8.6.7 A quorum at an Executive meeting is reached when at least half of the Executive Committee members are present and voting and motions must have a majority of votes in order to carry, including abstentions. Only Executive members may vote in Executive meetings. In case of an equality of votes, the President shall have the deciding vote.
9.1 Resolutions at general or annual meetings will be passed by a majority of members’ show of hands. For decisions on “Important Matters”, voting shall be conducted by secret ballot. “Important Matters” can be determined by the Executive or at Association meetings by a show of hands.
9.2 All members in good standing shall have the right to vote on all questions put to the general membership. Each member shall have one vote on each question.
9.3 Every question submitted to any meeting of members shall be decided by a majority of votes and in case of an equality of votes, the Chairperson (normally the President) shall have the deciding vote.
9.4 Voting by proxy is permitted at general meetings. Proxy votes must be sent in writing to the secretary in advance of the meeting.

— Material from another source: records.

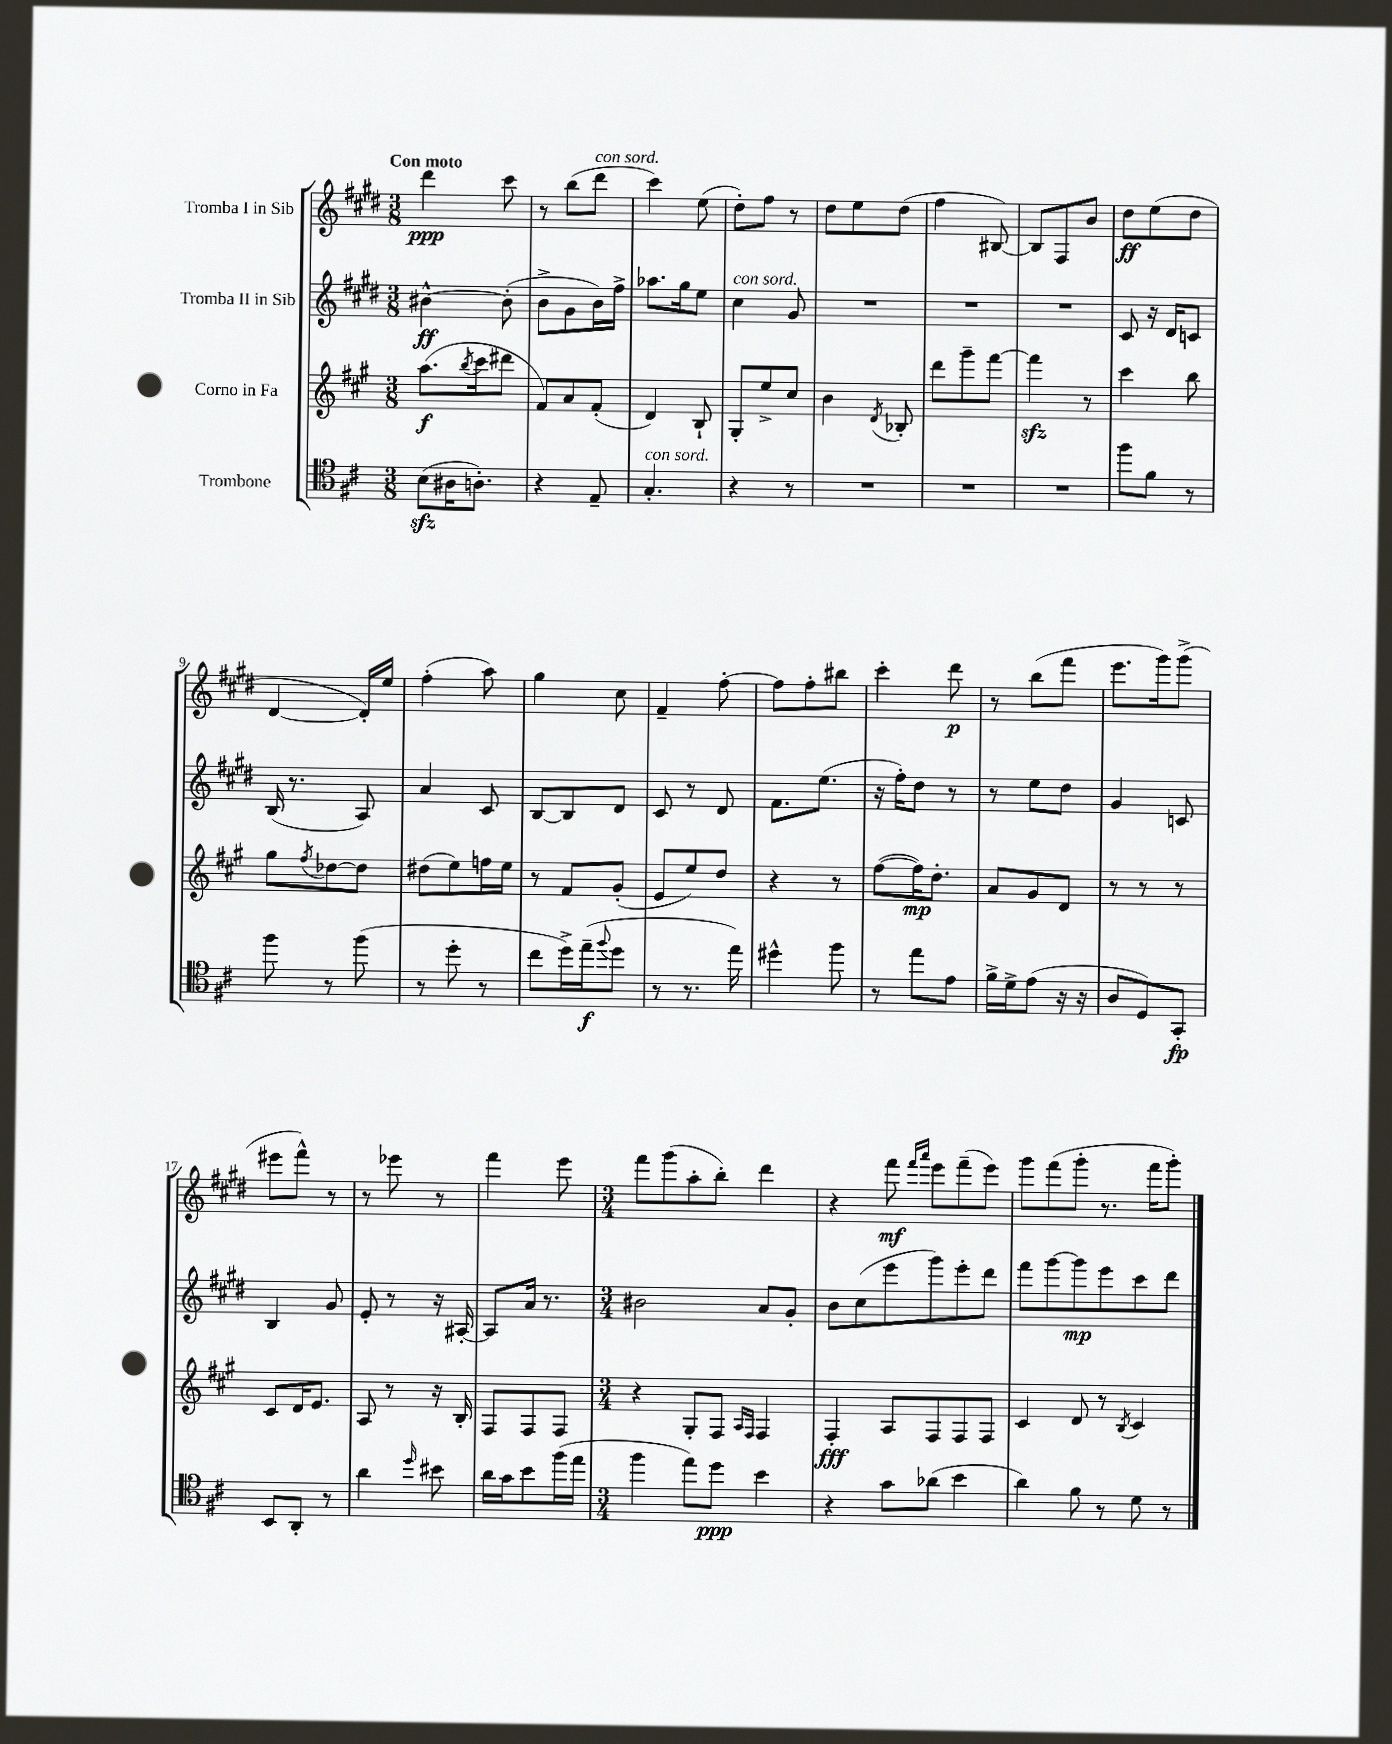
<<
\new StaffGroup <<
\new Staff = "s0" \with { instrumentName = "Tromba I in Sib" } {
    \clef treble \key e \major \numericTimeSignature \time 3/8 \tempo "Con moto"
    dis'''4\ppp cis'''8 |
    r8 b''8( dis'''8^\markup { \italic "con sord." } |
    cis'''4) e''8( |
    dis''8-.) fis''8 r8 |
    dis''8 e''8 dis''8( |
    fis''4 bis8~) |
    bis8 fis8 b'8 |
    dis''8\ff e''8( dis''8 |
    dis'4~ dis'16-.) e''16 |
    fis''4-.( a''8) |
    gis''4 cis''8 |
    fis'4-- fis''8~-. |
    fis''8 fis''8-. bis''8 |
    cis'''4-. dis'''8\p |
    r8 b''8( fis'''8 |
    e'''8. gis'''16) gis'''8->( |
    eis'''8 fis'''8-^) r8 |
    r8 ees'''8 r8 |
    fis'''4 e'''8 |
    \numericTimeSignature \time 3/4 fis'''8 gis'''8( a''8-. b''8-.) dis'''4 |
    r4 fis'''8\mf \grace { fis'''16 a'''16 } e'''8 fis'''8--( e'''8) |
    gis'''8 fis'''8( gis'''8-. r8. fis'''16 gis'''8-.) \bar "|." |
}
\new Staff = "s1" \with { instrumentName = "Tromba II in Sib" } {
    \clef treble \key e \major \numericTimeSignature \time 3/8
    bis'4~-^\ff bis'8-.( |
    b'8-> gis'8 b'16) fis''16-> |
    aes''8. gis''16 e''8 |
    cis''4^\markup { \italic "con sord." } gis'8 |
    R4. |
    R4. |
    R4. |
    cis'8 r16 dis'16 c'8 |
    b16( r8. a8) |
    a'4 cis'8 |
    b8~ b8 dis'8 |
    cis'8 r8 dis'8 |
    fis'8. e''8.( |
    r16 fis''16-.) dis''8 r8 |
    r8 e''8 dis''8 |
    gis'4 c'8 |
    b4 gis'8 |
    e'8-. r8 r16 ais16~-. |
    ais8 a'16 r8. |
    \numericTimeSignature \time 3/4 bis'2 a'8 gis'8-. |
    b'8 cis''8( e'''8 gis'''8) e'''8-. dis'''8 |
    fis'''8 gis'''8~ gis'''8\mp e'''8 cis'''8 dis'''8 \bar "|." |
}
\new Staff = "s2" \with { instrumentName = "Corno in Fa" } {
    \clef treble \key a \major \numericTimeSignature \time 3/8
    a''8.\f( \acciaccatura { b''8 } cis'''16 dis'''8 |
    fis'8) a'8 fis'8-.( |
    d'4) b8-! |
    gis8-. e''8-> cis''8 |
    b'4 \acciaccatura { d'8 } bes8-. |
    d'''8 gis'''8-- fis'''8~ |
    fis'''4\sfz r8 |
    cis'''4 b''8 |
    gis''8 \acciaccatura { fis''8 } des''8~ des''8 |
    dis''8( e''8) f''16 e''16 |
    r8 fis'8 gis'8-.( |
    e'8 e''8) d''8 |
    r4 r8 |
    fis''8~( fis''16\mp) d''8.-. |
    a'8 gis'8 d'8 |
    r8 r8 r8 |
    cis'8 d'16 e'8. |
    a8 r8 r16 b16-. |
    fis8 fis8 fis8 |
    \numericTimeSignature \time 3/4 r4 gis8-. fis8 \grace { a16 fis16 } fis4 |
    fis4-.\fff a8 fis8 fis8 fis8 |
    cis'4 d'8 r8 \acciaccatura { b8 } cis'4 \bar "|." |
}
\new Staff = "s3" \with { instrumentName = "Trombone" } {
    \clef tenor \key d \major \numericTimeSignature \time 3/8
    b8\sfz( ais16 a8.-.) |
    r4 e8-- |
    g4.-.^\markup { \italic "con sord." } |
    r4 r8 |
    R4. |
    R4. |
    R4. |
    fis''8 fis'8 r8 |
    fis''8 r8 fis''8( |
    r8 d''8-. r8 |
    cis''8 d''16->) e''16--\f( \appoggiatura { fis''8 } d''8 |
    r8 r8. e''16) |
    dis''4-^ fis''8 |
    r8 e''8 e'8 |
    fis'16-> d'16-> e'8( r16 r16 |
    a8 d8) g,8-.\fp |
    b,8 a,8-. r8 |
    a'4 \grace { d''16 } bis'8 |
    a'16 g'16 b'8 fis''16( e''16 |
    \numericTimeSignature \time 3/4 fis''4 e''8) d''8\ppp b'4 |
    r4 g'8 aes'8( b'4 |
    a'4) fis'8 r8 d'8 r8 \bar "|." |
}
>>
>>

A quorum for the transaction of business at any general meeting of members shall consist of ten (10) members in person or ten percent (10%) of the registered membership, whichever is lesser. No business shall be transacted at any meeting unless the requisite quorum be present.
11. Financial Procedures
11.1 The Association shall conduct its affairs on a non-profit basis so that no member derives financial advantage from the Association’s transactions.
11.2 Board members are not entitled to remuneration for service but may be reimbursed for reasonable expenses, as approved by the Board, incurred in the conduct of their duties.
11.3 All Association funds will be kept on deposit with a Canadian chartered bank, trust company, credit union, or Caisse Populaire.
11.4 Cheques payable to the Association shall be signed endorsed by the Treasurer and cheques/bills of exchange payable by the Association shall be endorsed signed by two (2) members of the Executive: the President and Treasurer. The Board of Directors may designate additional members of the Board of Directors who may sign cheques or bills of exchange payable by the Association or endorse cheques or bills of exchange payable to the Association.
11.5 All expenditures of the Association over $100 shall be authorized by the Board of Directors. Cheques of $100 or less may be signed by the signing officers if they are in accordance with regular business or decisions made by the Board of Directors. In exceptional circumstances, expenditures may be authorized by the Treasurer who shall report such circumstances at the first meeting of the Board of Directors following the expenditure.
11.6 The Association may not borrow money.
12.1. Amendments to the Constitution/By-Laws may be adopted by a two-thirds majority vote of the members of The Association present at a general meeting discussing the proposed amendment(s).
12.2. Proposals for amendments to be voted on by the membership may be initiated by:
- Any member provided written notice of the proposed amendment is delivered to the Secretary no later than at least 10 days in advance of a general meeting.
- Resolution of the Executive.
12.3. Notice of all proposed amendments to be voted on by the members of The Association shall be communicated to the members at least one week before the date of the Annual or Special meeting.
The Association may be dissolved by simple majority vote of the members present at an annual or general meeting of The Association, and the assets of The Association shall used for the beautification of the community, distributed in such manner as may be decided by simple majority vote of the members present. All notices advising dissolution of the Association must specify that the matter of the disposition of the assets is to be voted upon at the meeting.
Constitution as of 20th March 2013
The Executive have affixed their respective signatures to certify that the foregoing is a true and correct copy of the constitution and by-laws of the Glebe Annex Community Association, and which by-laws were duly adopted by the Board of Directors hereby named and approved by the general membership on the date set forth below.